-- DESCRIPTION OF THE TASK --
Could you please retype exactly the lines from the start of the records below through the line that contains "A reconstruction in", both included, and leave out the pictures?

Data records
▼

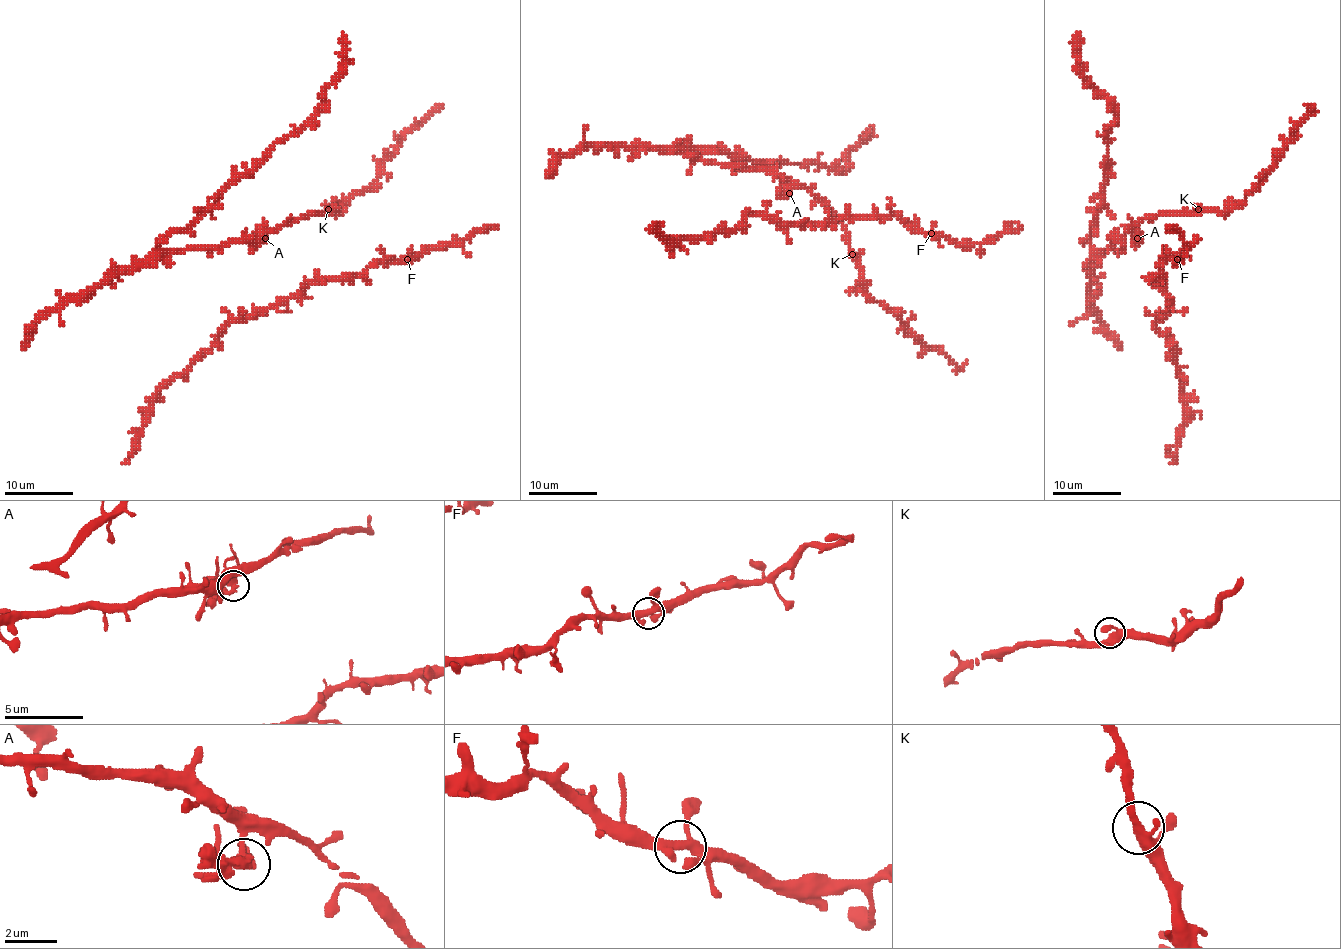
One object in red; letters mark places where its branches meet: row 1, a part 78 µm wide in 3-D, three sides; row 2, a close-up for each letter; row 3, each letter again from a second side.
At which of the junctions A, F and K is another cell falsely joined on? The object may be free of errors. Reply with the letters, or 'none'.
A

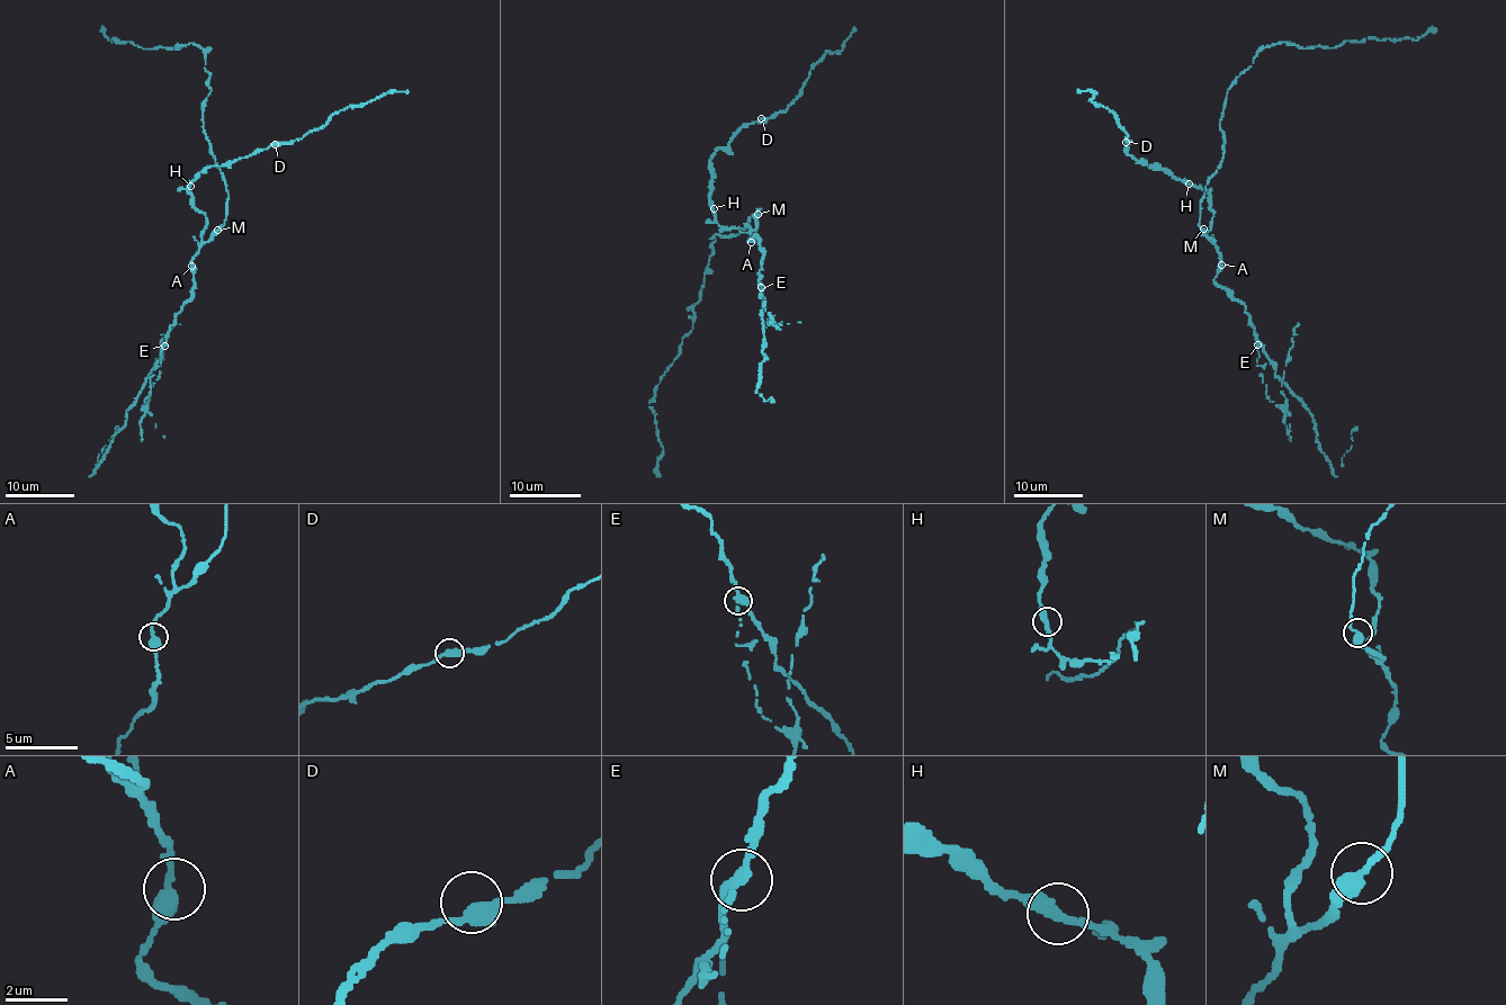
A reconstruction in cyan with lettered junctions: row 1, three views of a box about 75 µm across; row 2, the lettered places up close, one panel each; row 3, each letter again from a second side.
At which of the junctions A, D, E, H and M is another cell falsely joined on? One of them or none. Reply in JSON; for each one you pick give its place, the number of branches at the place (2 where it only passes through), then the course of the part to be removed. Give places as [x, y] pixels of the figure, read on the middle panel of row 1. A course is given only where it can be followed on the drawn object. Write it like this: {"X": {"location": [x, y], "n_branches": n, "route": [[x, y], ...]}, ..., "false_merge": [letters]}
{"E": {"location": [761, 287], "n_branches": 2, "route": [[761, 288], [763, 307], [772, 321], [770, 315], [773, 315], [767, 323], [781, 321]]}, "false_merge": ["E"]}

▲

-- EXPECTED OUTPUT --
One object in red; letters mark places where its branches meet: row 1, a part 78 µm wide in 3-D, three sides; row 2, a close-up for each letter; row 3, each letter again from a second side.
At which of the junctions A, F and K is another cell falsely joined on? The object may be free of errors. Reply with the letters, or 'none'.
A

A reconstruction in cyan with lettered junctions: row 1, three views of a box about 75 µm across; row 2, the lettered places up close, one panel each; row 3, each letter again from a second side.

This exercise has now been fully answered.